The tissue sections were scanned using the HistoImage digitization system (Leica Aperio Microsystems Inc.). All of the histology images were analyzed using color deconvolution algorithms in Aperio ImageScope (Leica Biosystems Inc.) or ImageJ (Research Services, National Institute of Health). A representative color deconvolution analysis is provided in Supplementary information Fig. 21. Each tissue section was imaged at × 20 and × 40 magnification. For quantitative analysis, the immunohistochemistry (IHC) Image Analysis Toolbox80 (ImageJ, NIH) and Aperio ImageScope color deconvolution algorithm81 (Leica Biosystems Inc.) were used. Briefly, color selection is used to select the DAB stained pixels and the background color pixels are eliminated. Further, automatic nuclei segmentation is implemented on the images and positively stained nuclei in DAB stained images are quantified. For CD31, the images were analyzed histomorphometrically48. CD31-positive microvessels were counted in random regions of the image at ×40 magnification using ImageJ by analyzing brown-staining endothelial cell or endothelial cell cluster48, 82. Data are shown as the number of CD31-positive microvessels/mm2 tumor area. Identical threshold limits were utilized for tissue sections from individual markers.

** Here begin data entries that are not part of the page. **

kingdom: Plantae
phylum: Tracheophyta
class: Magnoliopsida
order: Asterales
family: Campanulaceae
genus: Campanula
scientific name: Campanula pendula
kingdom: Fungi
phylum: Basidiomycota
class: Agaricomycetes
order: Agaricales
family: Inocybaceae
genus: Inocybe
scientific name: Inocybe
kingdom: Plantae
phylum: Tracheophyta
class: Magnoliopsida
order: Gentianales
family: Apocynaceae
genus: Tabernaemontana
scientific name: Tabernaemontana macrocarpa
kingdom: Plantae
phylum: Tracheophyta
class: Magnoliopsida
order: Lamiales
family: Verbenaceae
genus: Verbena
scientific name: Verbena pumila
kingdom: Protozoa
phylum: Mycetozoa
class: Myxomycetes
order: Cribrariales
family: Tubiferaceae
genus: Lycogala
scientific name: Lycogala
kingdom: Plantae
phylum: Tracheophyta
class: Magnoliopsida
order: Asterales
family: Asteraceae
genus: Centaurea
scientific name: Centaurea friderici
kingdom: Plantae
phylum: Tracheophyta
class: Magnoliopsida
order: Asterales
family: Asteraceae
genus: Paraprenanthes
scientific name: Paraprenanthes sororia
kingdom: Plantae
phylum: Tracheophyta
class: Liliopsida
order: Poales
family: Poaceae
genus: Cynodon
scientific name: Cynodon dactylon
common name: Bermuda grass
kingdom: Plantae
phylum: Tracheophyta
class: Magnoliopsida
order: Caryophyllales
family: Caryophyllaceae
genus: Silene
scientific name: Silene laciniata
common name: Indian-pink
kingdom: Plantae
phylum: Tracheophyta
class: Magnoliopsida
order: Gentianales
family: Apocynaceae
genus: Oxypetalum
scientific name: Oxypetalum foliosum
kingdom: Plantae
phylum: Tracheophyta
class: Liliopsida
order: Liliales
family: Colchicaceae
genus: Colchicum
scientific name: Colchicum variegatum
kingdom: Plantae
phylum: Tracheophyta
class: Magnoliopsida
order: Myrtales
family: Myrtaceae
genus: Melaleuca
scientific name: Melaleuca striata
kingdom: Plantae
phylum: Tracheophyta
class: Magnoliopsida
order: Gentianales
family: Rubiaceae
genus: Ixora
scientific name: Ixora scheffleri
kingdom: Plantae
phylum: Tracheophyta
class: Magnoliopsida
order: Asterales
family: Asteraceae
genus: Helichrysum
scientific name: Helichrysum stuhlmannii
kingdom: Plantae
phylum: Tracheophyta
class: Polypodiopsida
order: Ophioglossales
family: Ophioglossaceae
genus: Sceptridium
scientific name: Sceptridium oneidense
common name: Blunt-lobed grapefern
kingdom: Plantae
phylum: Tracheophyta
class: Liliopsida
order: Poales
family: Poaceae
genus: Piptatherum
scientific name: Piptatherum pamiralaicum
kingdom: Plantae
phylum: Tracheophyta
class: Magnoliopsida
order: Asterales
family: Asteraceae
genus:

Harvested tissues and tumors from HeLa-xenografted mice were fixed in formalin-free IHC Zinc Fixative (BD Pharmingen), embedded in paraffin, and sectioned into 5 µm slices after hematoxylin and eosin (H&E) staining. Histology slides were imaged under the ×20 and ×40 objective magnification.

Statistical data analysis

Statistical data analysis was carried using the JMP Statistical Software (SAS Institute Inc., Cary, NC). Sample size was calculated using power law analysis. Assumptions for the tests were checked using normal probability plots and residual plot analysis in JMP software. Two sampled student’s unpaired t-test and Fisher’s least significant difference (LSD) test were used to determine the level of significance at 5% unless mentioned otherwise. Statistical reports including confidence intervals and size effects for all experiments are provided in the supplementary information.